(DATASET ENTRIES):
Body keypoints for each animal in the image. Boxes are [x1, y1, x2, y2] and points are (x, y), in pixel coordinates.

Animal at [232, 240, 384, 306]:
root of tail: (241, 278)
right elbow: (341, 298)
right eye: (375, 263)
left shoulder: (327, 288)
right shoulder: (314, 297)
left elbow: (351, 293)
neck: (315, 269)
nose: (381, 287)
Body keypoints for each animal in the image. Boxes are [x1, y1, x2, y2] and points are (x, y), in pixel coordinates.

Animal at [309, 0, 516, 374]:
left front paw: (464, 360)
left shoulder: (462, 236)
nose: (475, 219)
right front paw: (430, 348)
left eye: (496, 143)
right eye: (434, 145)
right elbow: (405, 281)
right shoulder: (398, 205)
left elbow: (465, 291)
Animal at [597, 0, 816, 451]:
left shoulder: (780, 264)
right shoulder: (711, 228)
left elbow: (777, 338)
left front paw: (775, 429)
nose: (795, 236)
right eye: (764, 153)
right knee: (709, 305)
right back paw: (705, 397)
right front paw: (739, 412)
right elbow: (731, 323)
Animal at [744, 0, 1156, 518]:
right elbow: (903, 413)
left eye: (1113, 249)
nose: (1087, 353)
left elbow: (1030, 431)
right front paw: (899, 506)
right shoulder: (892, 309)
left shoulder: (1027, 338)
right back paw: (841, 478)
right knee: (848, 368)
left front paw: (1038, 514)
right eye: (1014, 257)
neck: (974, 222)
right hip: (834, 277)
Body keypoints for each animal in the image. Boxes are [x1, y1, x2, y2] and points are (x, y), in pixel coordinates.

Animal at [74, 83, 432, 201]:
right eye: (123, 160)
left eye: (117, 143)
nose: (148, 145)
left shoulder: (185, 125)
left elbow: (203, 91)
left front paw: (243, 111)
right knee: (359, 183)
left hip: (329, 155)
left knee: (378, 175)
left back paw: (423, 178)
--
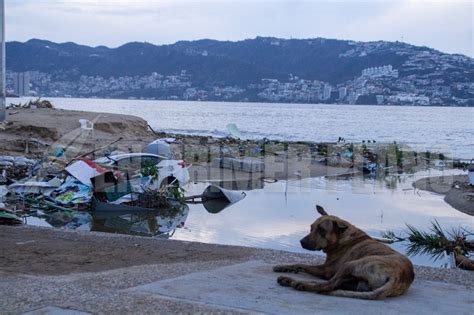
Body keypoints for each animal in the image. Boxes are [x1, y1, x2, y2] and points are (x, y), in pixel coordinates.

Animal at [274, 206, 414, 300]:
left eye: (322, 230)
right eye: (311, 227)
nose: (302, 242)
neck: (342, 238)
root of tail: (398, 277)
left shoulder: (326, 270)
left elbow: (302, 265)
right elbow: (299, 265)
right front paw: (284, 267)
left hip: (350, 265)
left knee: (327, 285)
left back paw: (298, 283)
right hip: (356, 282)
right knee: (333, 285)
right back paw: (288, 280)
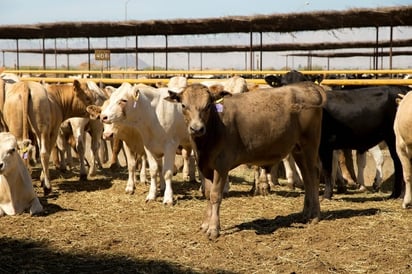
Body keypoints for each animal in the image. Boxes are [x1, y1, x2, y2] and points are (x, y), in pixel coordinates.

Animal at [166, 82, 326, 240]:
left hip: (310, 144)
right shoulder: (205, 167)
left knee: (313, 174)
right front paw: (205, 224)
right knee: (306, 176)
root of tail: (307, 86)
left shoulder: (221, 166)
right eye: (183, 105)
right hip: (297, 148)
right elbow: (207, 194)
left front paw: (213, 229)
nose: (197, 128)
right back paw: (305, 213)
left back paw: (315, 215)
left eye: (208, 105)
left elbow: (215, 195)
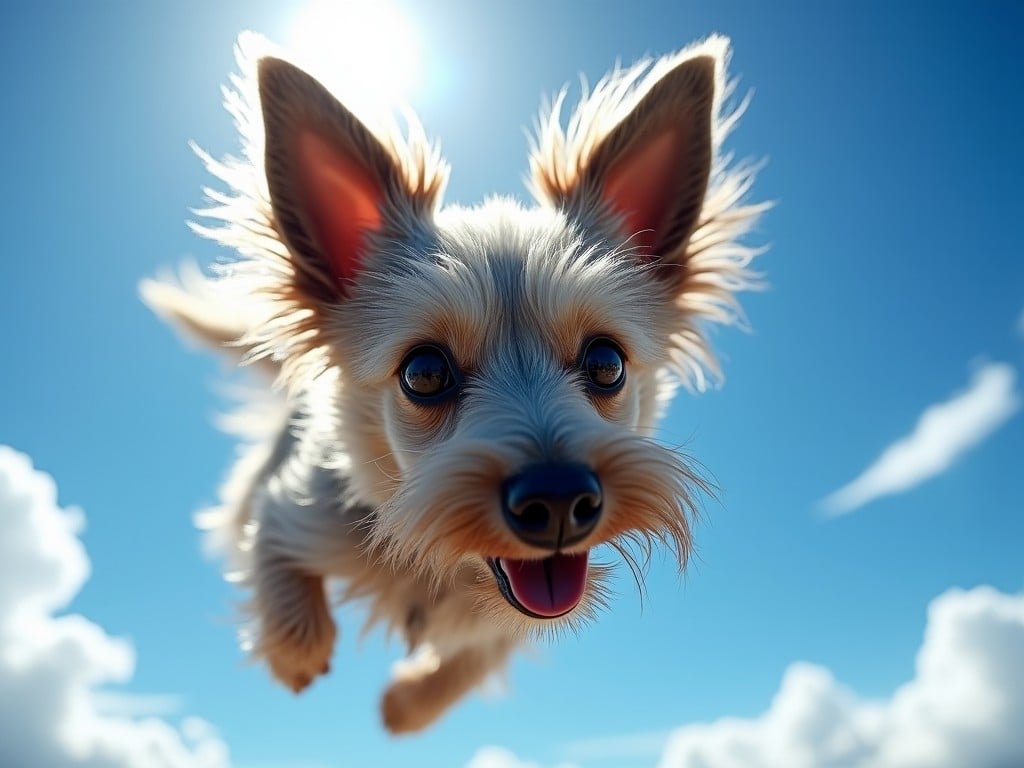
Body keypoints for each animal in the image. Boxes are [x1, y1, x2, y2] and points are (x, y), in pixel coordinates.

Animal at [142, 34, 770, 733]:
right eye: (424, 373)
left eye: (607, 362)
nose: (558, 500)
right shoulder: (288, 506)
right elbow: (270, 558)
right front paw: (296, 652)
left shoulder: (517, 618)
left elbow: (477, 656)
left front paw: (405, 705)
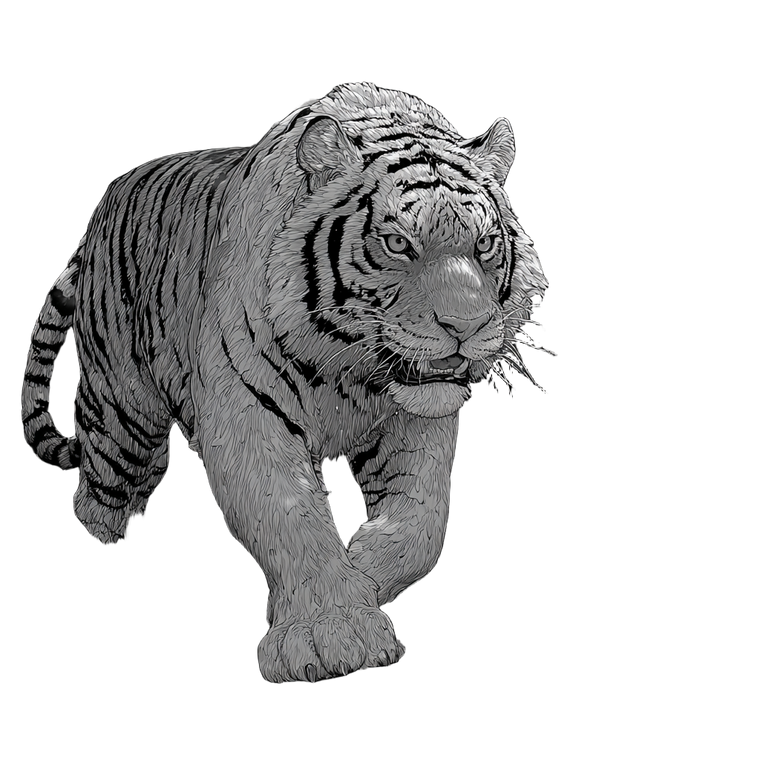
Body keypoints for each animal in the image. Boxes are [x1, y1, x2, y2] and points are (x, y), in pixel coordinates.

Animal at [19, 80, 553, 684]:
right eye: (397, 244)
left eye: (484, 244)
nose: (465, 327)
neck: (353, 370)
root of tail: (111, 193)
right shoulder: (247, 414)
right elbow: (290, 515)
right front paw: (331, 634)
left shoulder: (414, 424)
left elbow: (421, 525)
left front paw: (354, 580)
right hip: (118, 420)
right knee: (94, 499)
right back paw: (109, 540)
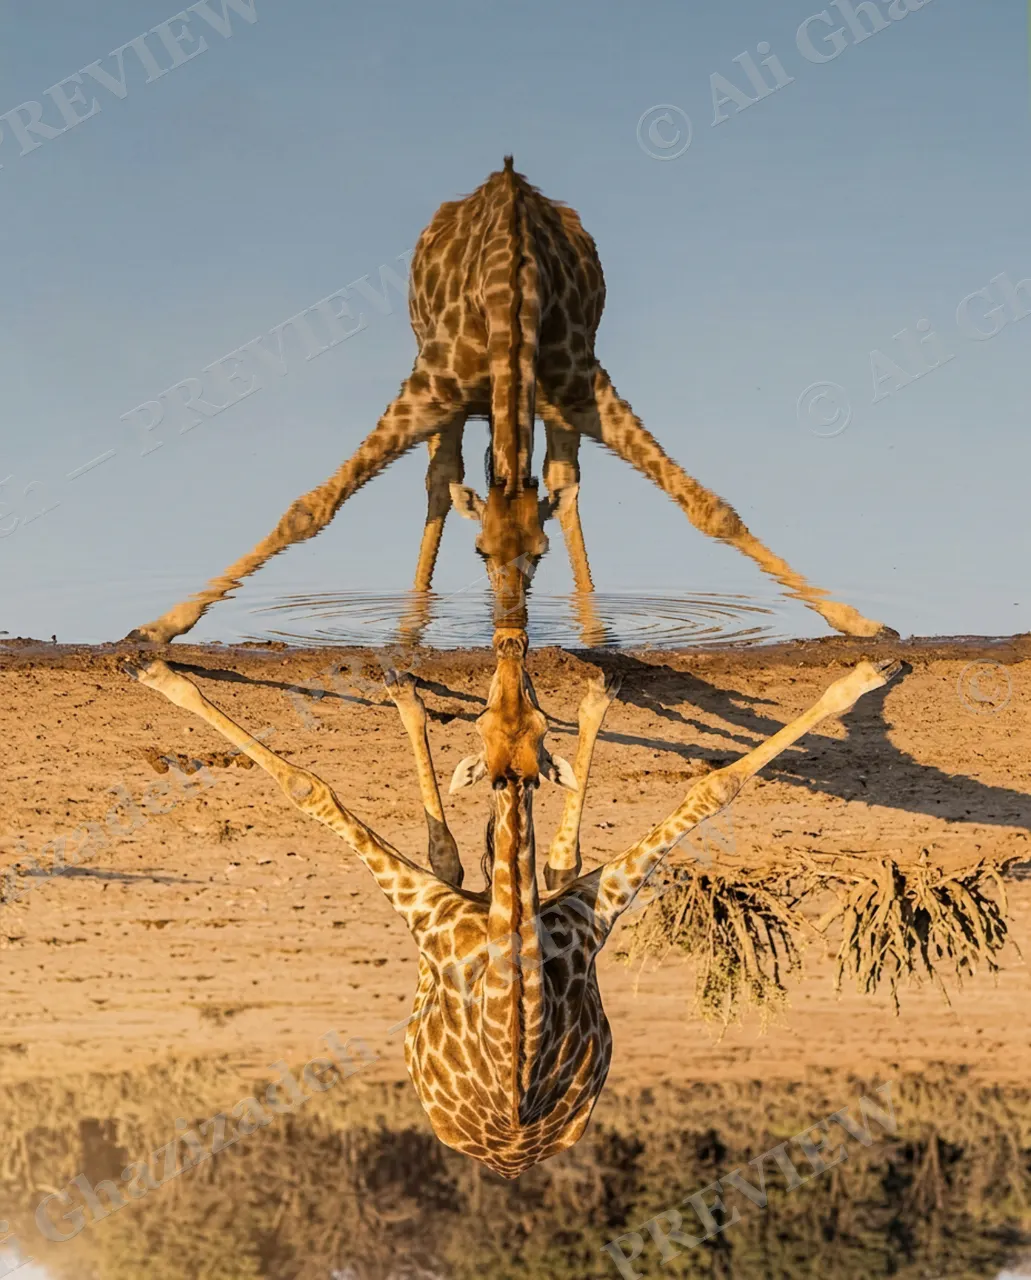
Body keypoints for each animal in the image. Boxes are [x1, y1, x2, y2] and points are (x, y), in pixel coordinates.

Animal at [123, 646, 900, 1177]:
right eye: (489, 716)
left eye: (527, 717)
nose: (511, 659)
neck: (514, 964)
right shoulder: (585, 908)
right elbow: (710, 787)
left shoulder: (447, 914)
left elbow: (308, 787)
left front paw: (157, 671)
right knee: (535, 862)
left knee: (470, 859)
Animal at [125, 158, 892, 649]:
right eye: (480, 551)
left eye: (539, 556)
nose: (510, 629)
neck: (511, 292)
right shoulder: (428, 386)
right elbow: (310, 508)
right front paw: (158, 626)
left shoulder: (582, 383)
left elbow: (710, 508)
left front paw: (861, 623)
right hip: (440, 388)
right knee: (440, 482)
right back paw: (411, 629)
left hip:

(TRY IT):
Please report only the count of lines in the entries above where the word "knee" appears.

(EXERCISE RESPONSE):
12